Sunday, May 02, 1999

Knight's way gallant, but past its time




BY PAUL DAUGHERTY
The Cincinnati Enquirer

        I've always thought Bob Knight wanted one more national championship to shut the critics up. Then he would vanish with hardly a trace into some trout stream or deer-filled woods. Knowing, beyond all doubt, that his way was the right way. It'd be a hell of a thing.

        Knight was fishing when Luke Recker left his program nine days ago, and Knight was leaving to go fishing this weekend, when I called to ask him about it. He has never been good at answering to anyone. Hip-deep in a frigid stream, he doesn't have to.

        If you like Knight, or at least what he stands for, it's time to worry. It's time to wonder if his time is done, and to hope he doesn't flame out the way Woody Hayes did, in one impetuous moment of self-destruction.

        The game hasn't passed him by. The game is the game, always and forever, and no one has taught it better. But it's usually won by the team with the best players.
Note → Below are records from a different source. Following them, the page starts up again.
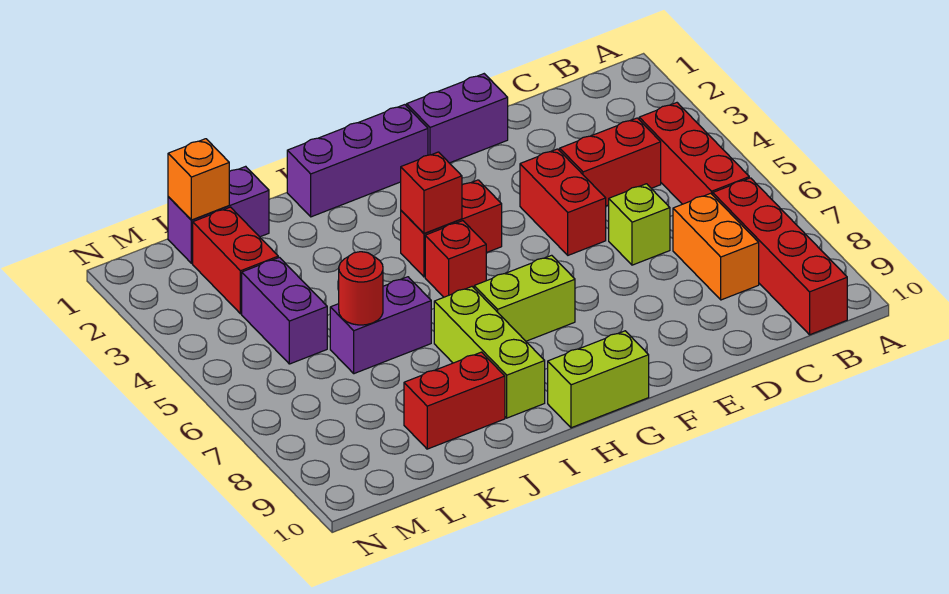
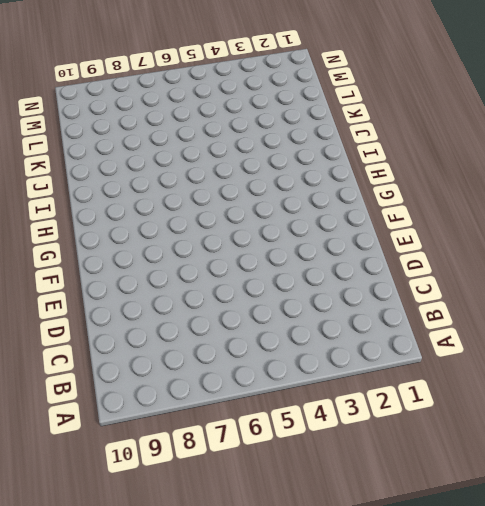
none -> red brick B4:B6 level 1
none -> red brick B7:B10 level 1
none -> red brick C4:D4 level 1

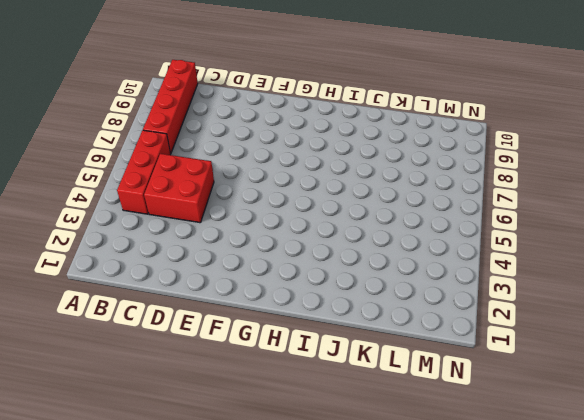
red brick C4:D5 level 1 -> red brick C4:D4 level 1
none -> orange brick C7:C8 level 1
none -> lime brick D6 level 1
none -> purple brick E1:F1 level 1

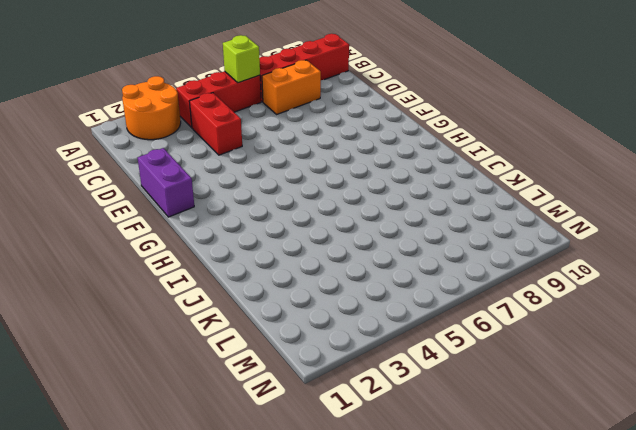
orange round brick A2:B3 level 1 -> none
lime brick B6 level 2 -> lime brick D6 level 1
none -> red brick E4:E5 level 1
none -> purple brick G1:I1 level 1
none -> red brick G4:H4 level 1

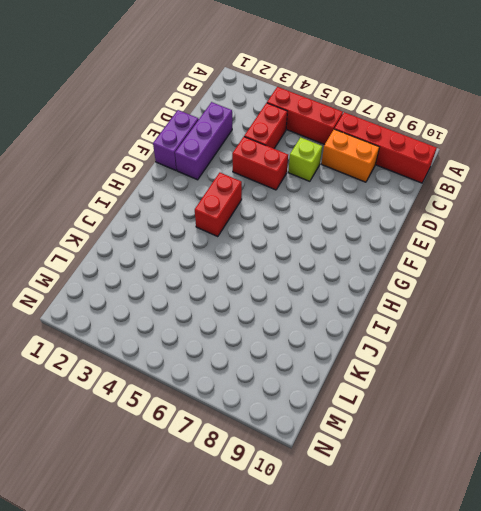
purple brick D2:F2 level 1 -> purple brick G1:I1 level 1
none -> lime brick G7:H7 level 1
none -> lime brick G10:H10 level 1
none -> red brick H5 level 1

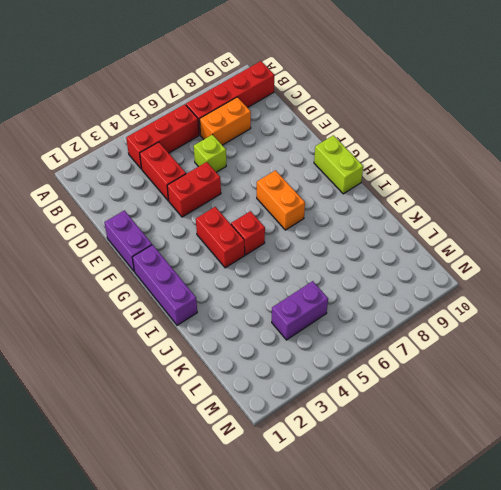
orange brick G7:H7 level 1 -> lime brick G7:H7 level 1
none -> lime brick I7:I9 level 1
none -> purple brick J6:K6 level 1
none -> red brick J9:K9 level 1

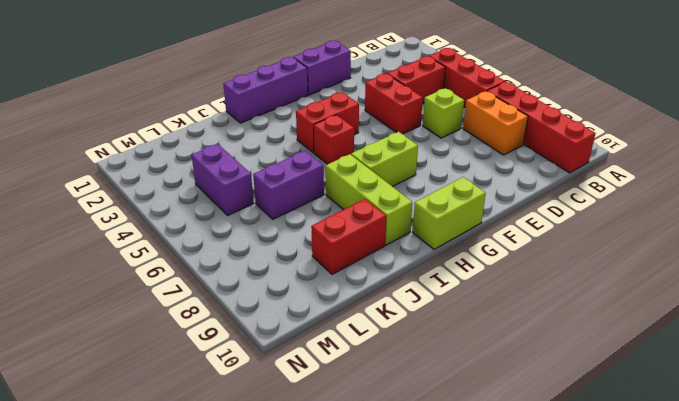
none -> purple brick K1:L1 level 1
none -> red brick L2:L3 level 1
none -> red brick H4 level 2

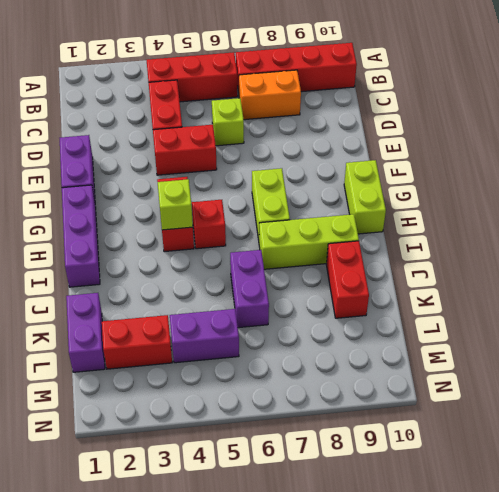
lime brick H4 level 2 -> red brick H4 level 2
none -> red round brick K6 level 2
none -> orange brick L1 level 2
Knight is getting fewer of those, and some of his best don't stay.

        Recker hurt the most. Recker was an Indiana kid. He looks like Indiana, big-eyed and open. Worldly, if the world were bounded by Muncie and Terre Haute. If Knight couldn't sell IU basketball to Luke Recker, to whom can he sell it?

Failed at relationships
        Knight's problem isn't that he yells too much. It's that there's nothing beyond the yelling. It's OK in college basketball, or at least acceptable, to scream at your players as if they're raw recruits at basic training. Bob Huggins does it. Huggins could go decibel-to-decibel with Knight and win.
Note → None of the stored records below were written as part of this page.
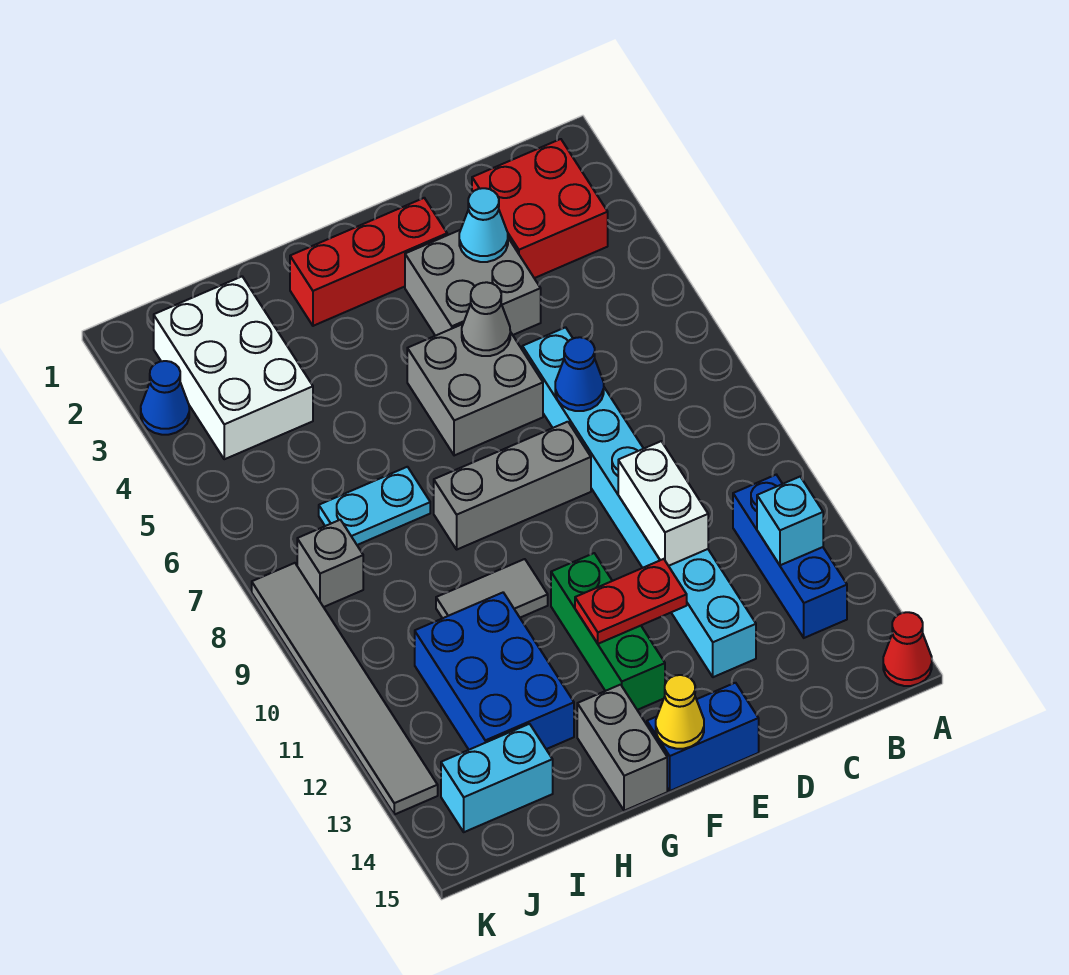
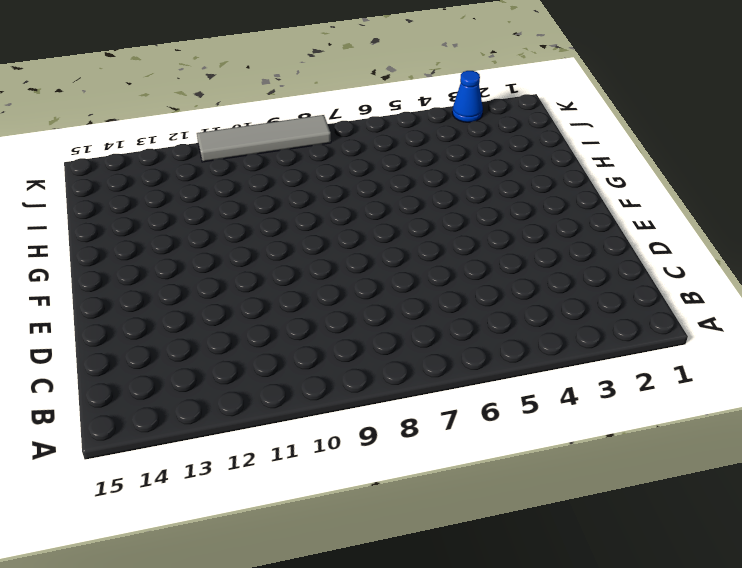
grey tile K8:K11 level 1 -> grey tile K8:K13 level 1
none -> red cone A15 level 1
none -> red brick B2:C3 level 1
none -> blue brick B11:B13 level 1

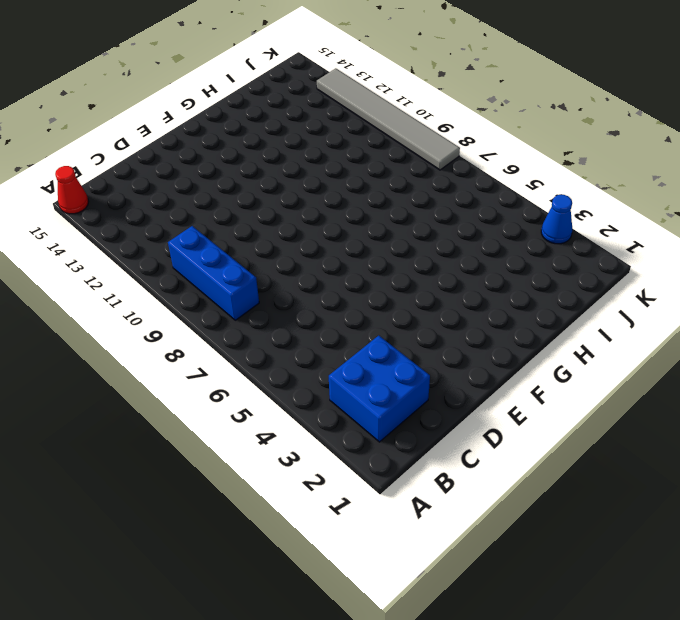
blue brick B2:C3 level 1 -> red brick B2:C3 level 1
blue brick B8:B10 level 1 -> blue brick B11:B13 level 1
none -> grey brick D3:E4 level 1
none -> cyan brick D6:D13 level 1
none -> red brick E2:G2 level 1

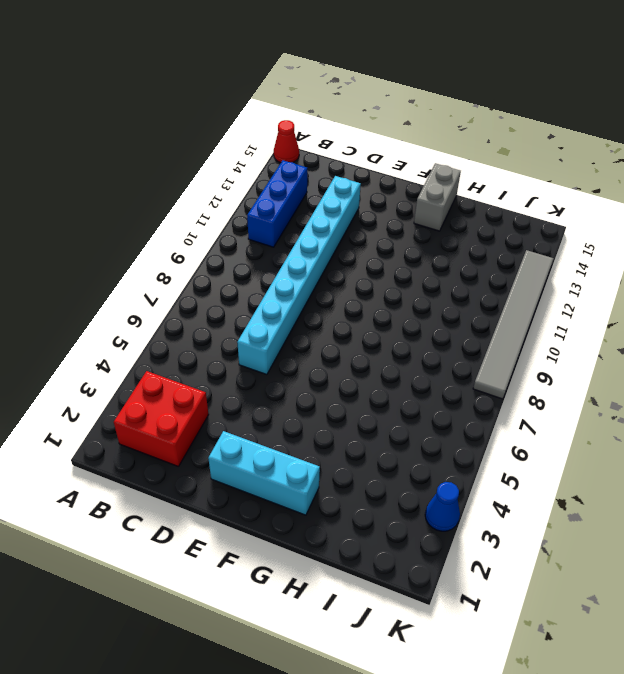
cyan brick E2:G2 level 1 -> red brick E2:G2 level 1
none -> grey brick D3:E4 level 1
none -> grey brick E5:F6 level 1
none -> grey brick E8:G8 level 1

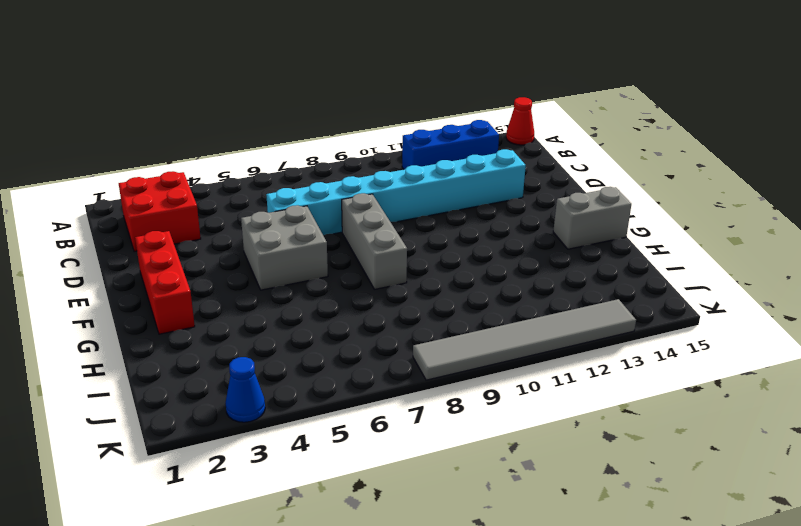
none -> grey brick D3:E4 level 1
none -> blue brick E15:F15 level 1
none -> green brick F11:F13 level 1

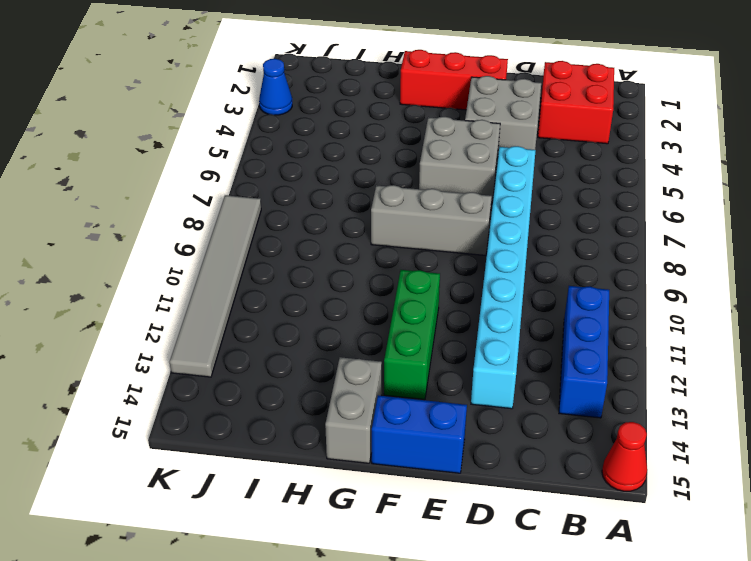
none -> grey tile G10:H10 level 1
none -> cyan plate H7:I7 level 1
none -> blue brick H11:I13 level 1

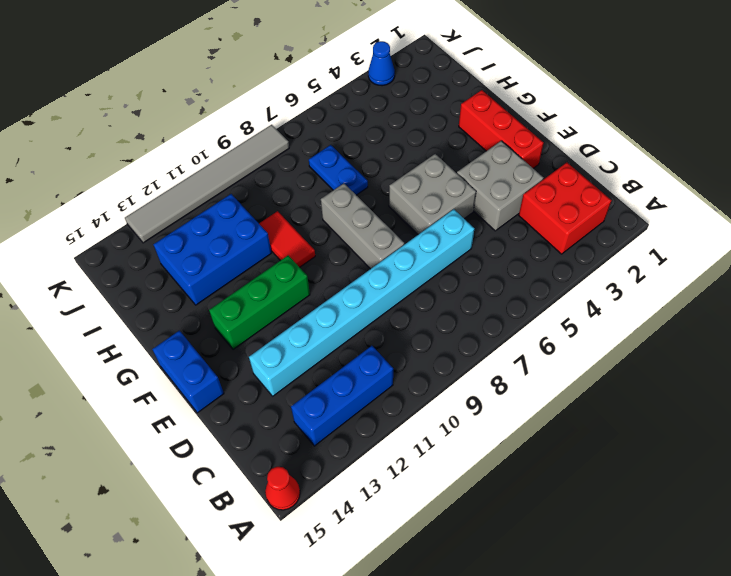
red tile G10:H10 level 1 -> grey tile G10:H10 level 1
blue plate H7:I7 level 1 -> cyan plate H7:I7 level 1
none -> grey brick G14:G15 level 1
none -> white brick I2:J4 level 1
none -> cyan brick I14:J14 level 1

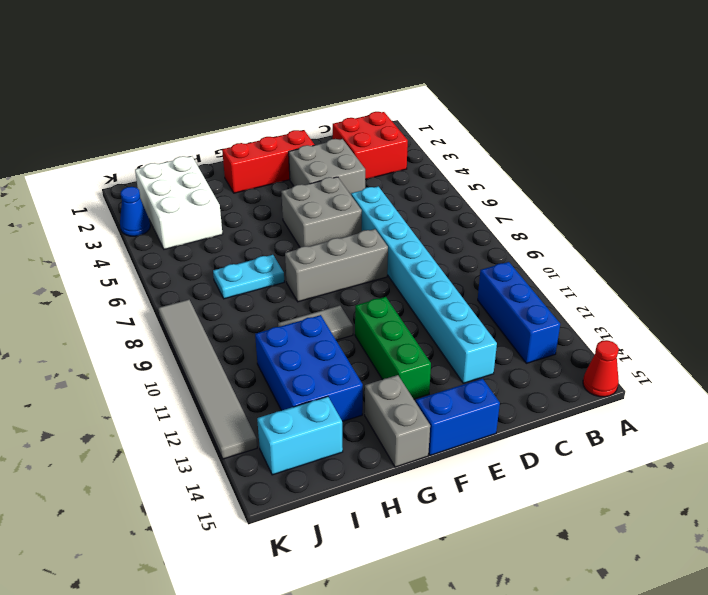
none -> grey brick J8 level 1
none -> cyan brick B12 level 2
none -> cyan cone D3 level 2

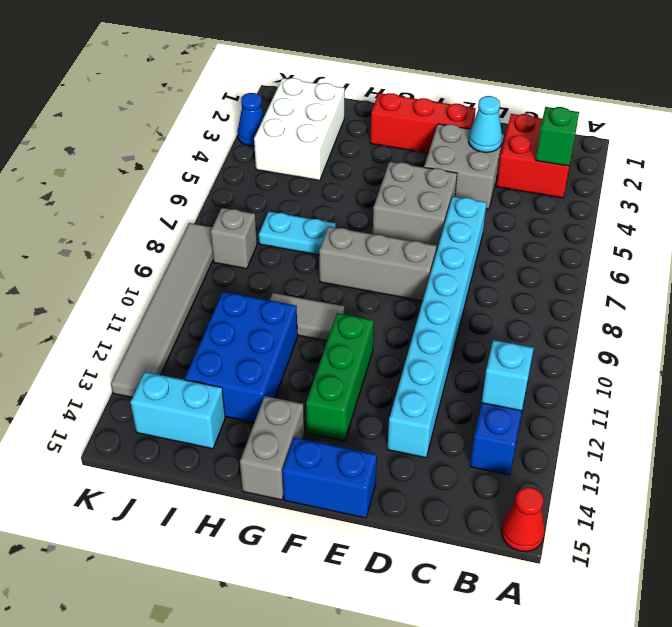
green brick B3 level 2 -> none
none -> blue cone D7 level 2
none -> white brick D10:D11 level 2
none -> grey cone E5 level 2

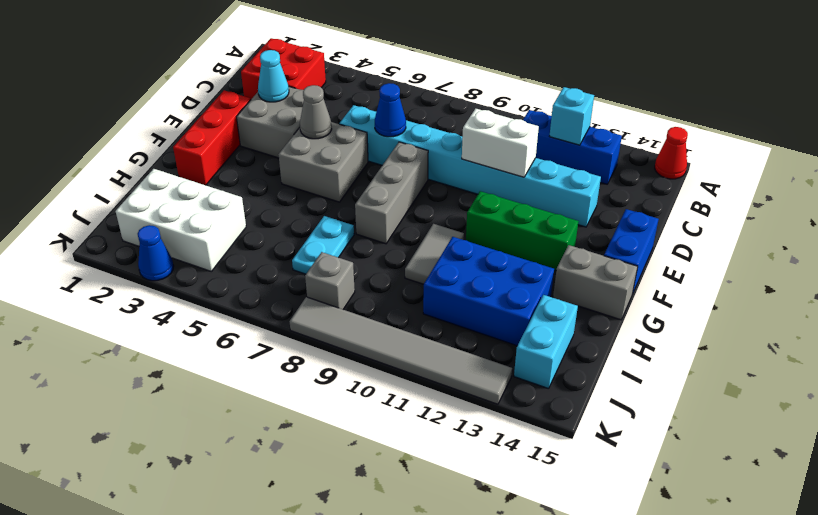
none -> red plate E12:F12 level 2
none -> yellow cone F15 level 2

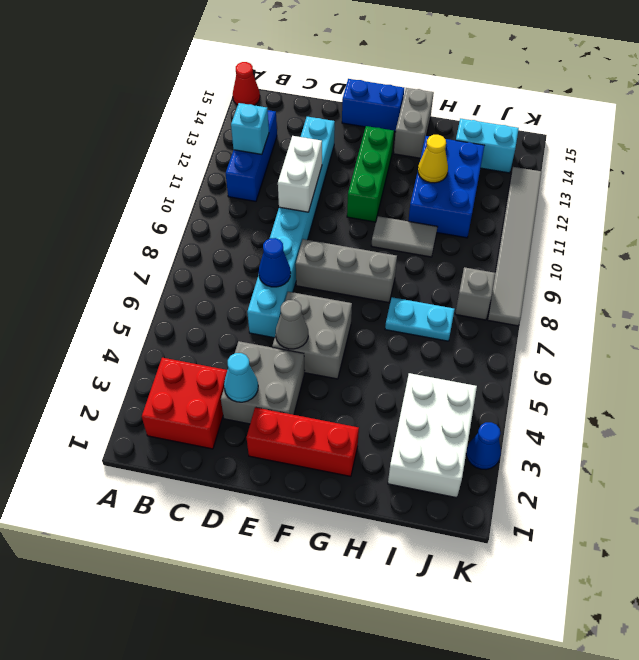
yellow cone H12 level 2 -> yellow cone F15 level 2
none -> red plate E12:F12 level 2

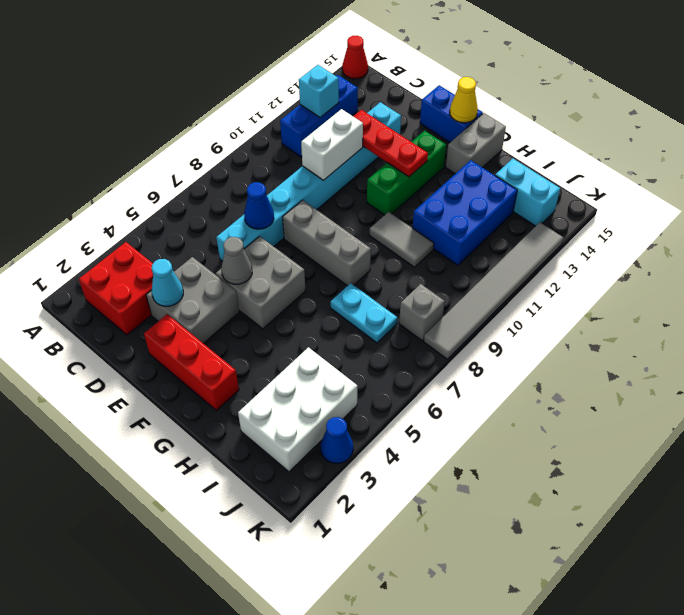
red plate D12:F12 level 2 -> red plate E12:F12 level 2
        But coaches now need to have a relationship with their players beyond the screaming. One prominent coach told me that's where Knight has failed. His players no longer believe he cares much about them.

        In two years, Knight has lost Neil Reed, Jason Collier and Recker. They can't all be wrong. But something else is happening.

        Knight once could sell teamwork; now he finds individualism.

        Knight once could sell education; players are less interested.

        Knight could sell himself. Who knew more about basketball? Who was more honest? Who drove his players harder to be their best? Players are not buying Knight's program now. That says more about the players than it does about Knight.

        Players now are so concerned with the “next level,” they forget why they're at their current level. Hint: It's not to get to the NBA.

He is what he is
        If it can happen to Knight, it can happen to anyone. Long-time high school coaches are quitting, tired of demanding parents and players with unrealistic expectations. Ask your neighbors how much fun it is now to coach Knothole baseball. If they've been at it awhile, they'll tell you, “Not as much fun as it used to be.”

        Knight's graduation record is nearly spotless, his tolerance for off- court antics is zero. He won't sell out to get better players. Good for him.

        Knight performs the NCAA's mission as well as anyone. Could he maintain his high standards while softening his style? Sure. Will he? No. Unconditionally.

        “I am what I am. I'm not going to be somebody else,” he said to me two winters ago. Knight remains a black-and-white coach in a league of grays. You wish he'd demand of himself what he does of his players, that he would look at himself and wonder how he might improve. Don't hold your breath.

        The rumor is Knight will quit. After 28 years at Indiana, he has had enough of lording over somebody else's kids. It's a full-time job. It's exhausting, especially now, when players are no longer instruments of his will but wedded to their own interests.

        I doubt he'll quit. His son Pat is on his staff. He'll want Pat to have a coaching foothold before he leaves. But Knight won't get that last title doing it his way. He'll sooner catch a shark in a Montana stream.

        Knight's way is good and honorable. It's also out of tune with the times. That's too bad. For everyone.